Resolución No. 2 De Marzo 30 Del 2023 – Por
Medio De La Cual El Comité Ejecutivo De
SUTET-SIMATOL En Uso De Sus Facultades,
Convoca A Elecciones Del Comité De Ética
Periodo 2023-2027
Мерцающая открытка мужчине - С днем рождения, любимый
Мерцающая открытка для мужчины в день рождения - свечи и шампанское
━━━━━━
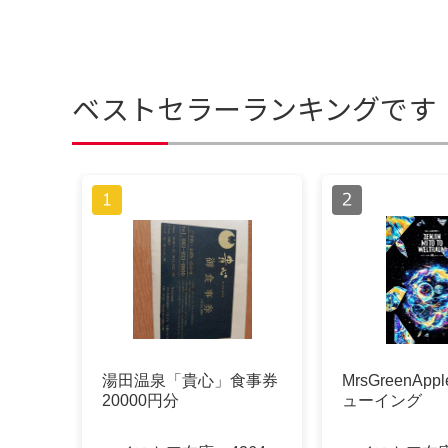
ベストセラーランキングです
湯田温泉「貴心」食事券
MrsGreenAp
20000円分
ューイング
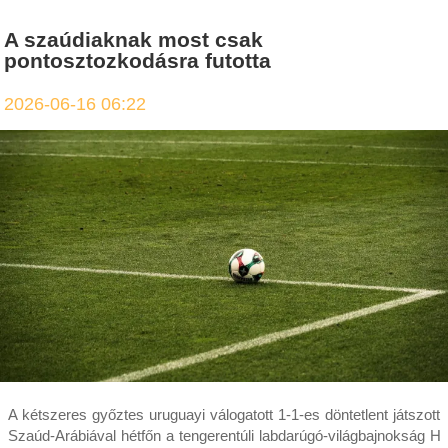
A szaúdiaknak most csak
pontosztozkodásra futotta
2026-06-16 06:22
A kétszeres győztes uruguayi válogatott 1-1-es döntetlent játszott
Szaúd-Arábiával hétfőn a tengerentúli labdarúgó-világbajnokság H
━━━━━━
**Your assignment**
Your task is to restate, word for word, only those lines above that fall between the line holding "Resolución No. 2 De Marzo 30 Del 2023 – Por" and the line holding "Мерцающая открытка для", inclusive.

**Task response**
Resolución No. 2 De Marzo 30 Del 2023 – Por
Medio De La Cual El Comité Ejecutivo De
SUTET-SIMATOL En Uso De Sus Facultades,
Convoca A Elecciones Del Comité De Ética
Periodo 2023-2027
Мерцающая открытка мужчине - С днем рождения, любимый
Мерцающая открытка для мужчины в день рождения - свечи и шампанское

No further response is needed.